James Potter y Severus Snape se graduaron creyendo que el mundo aún podía dividirse en bandos limpios: la luz de un lado, la oscuridad del otro. Pero la guerra no respeta esas fronteras. Los arrastró a cada uno hacia una trinchera distinta, y con ellos arrastró todo lo que alguna vez se considero pacifico.
Los estandartes de la pureza ondearon sobre las ruinas. El mundo mágico despertó bajo un orden nuevo, uno donde la sangre lo era todo y la voluntad de los sometidos no valía nada. En ese silencio, la voz mas tenebrosa -la más pesada de todas- resono. Voldemort llamó a Severus ante sí.

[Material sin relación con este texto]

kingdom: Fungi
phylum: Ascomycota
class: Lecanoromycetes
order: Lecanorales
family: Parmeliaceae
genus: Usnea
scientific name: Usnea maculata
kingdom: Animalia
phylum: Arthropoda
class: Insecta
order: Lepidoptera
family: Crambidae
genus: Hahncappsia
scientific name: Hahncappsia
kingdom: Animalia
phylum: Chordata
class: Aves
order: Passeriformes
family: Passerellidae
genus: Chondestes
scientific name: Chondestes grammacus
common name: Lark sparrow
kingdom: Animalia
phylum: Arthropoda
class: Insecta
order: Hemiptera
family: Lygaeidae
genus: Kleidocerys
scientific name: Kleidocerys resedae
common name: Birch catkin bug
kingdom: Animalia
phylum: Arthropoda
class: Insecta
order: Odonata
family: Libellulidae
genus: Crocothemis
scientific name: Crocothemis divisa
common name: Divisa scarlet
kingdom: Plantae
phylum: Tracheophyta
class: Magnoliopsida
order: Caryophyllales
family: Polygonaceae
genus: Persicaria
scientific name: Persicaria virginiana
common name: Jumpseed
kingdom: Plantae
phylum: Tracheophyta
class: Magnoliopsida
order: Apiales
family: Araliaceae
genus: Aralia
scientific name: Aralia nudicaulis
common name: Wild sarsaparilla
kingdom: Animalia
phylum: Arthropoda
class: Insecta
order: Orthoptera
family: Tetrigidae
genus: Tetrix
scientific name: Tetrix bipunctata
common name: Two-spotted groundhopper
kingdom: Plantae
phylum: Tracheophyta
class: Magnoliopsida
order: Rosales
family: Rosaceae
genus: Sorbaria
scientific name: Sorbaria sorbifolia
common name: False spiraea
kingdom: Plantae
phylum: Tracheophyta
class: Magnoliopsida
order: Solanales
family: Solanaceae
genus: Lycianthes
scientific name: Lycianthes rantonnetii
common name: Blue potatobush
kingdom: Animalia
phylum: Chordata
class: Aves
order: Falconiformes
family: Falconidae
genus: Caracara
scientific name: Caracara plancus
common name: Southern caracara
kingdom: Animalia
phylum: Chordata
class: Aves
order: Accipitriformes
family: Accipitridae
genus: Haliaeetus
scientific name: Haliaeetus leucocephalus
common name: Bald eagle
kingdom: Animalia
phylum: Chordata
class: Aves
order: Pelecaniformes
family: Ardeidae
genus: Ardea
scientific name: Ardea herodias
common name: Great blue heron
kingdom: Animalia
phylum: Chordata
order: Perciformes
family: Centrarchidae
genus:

-Me has servido bien -dijó la voz que ya no tenía rival-. Y los que sirven bien merecen ser recompensados. O al menos, un lugar en el mundo que construiremos.
Severus no pregunto, no lo miro, solo escucho.
-La pureza debe perpetuarse. -Una pausa, casi tierna en su crueldad-. Te casarás, Severus. Te casaras con la persona que limpie las impurezas que cargas.
En aquel salón donde la luz apenas se atrevía a entrar, Severus no objetó la decisión, no la cuestionó. Lamentandolo en el futuro que se le estaba por imponer.- Como desee mi señor.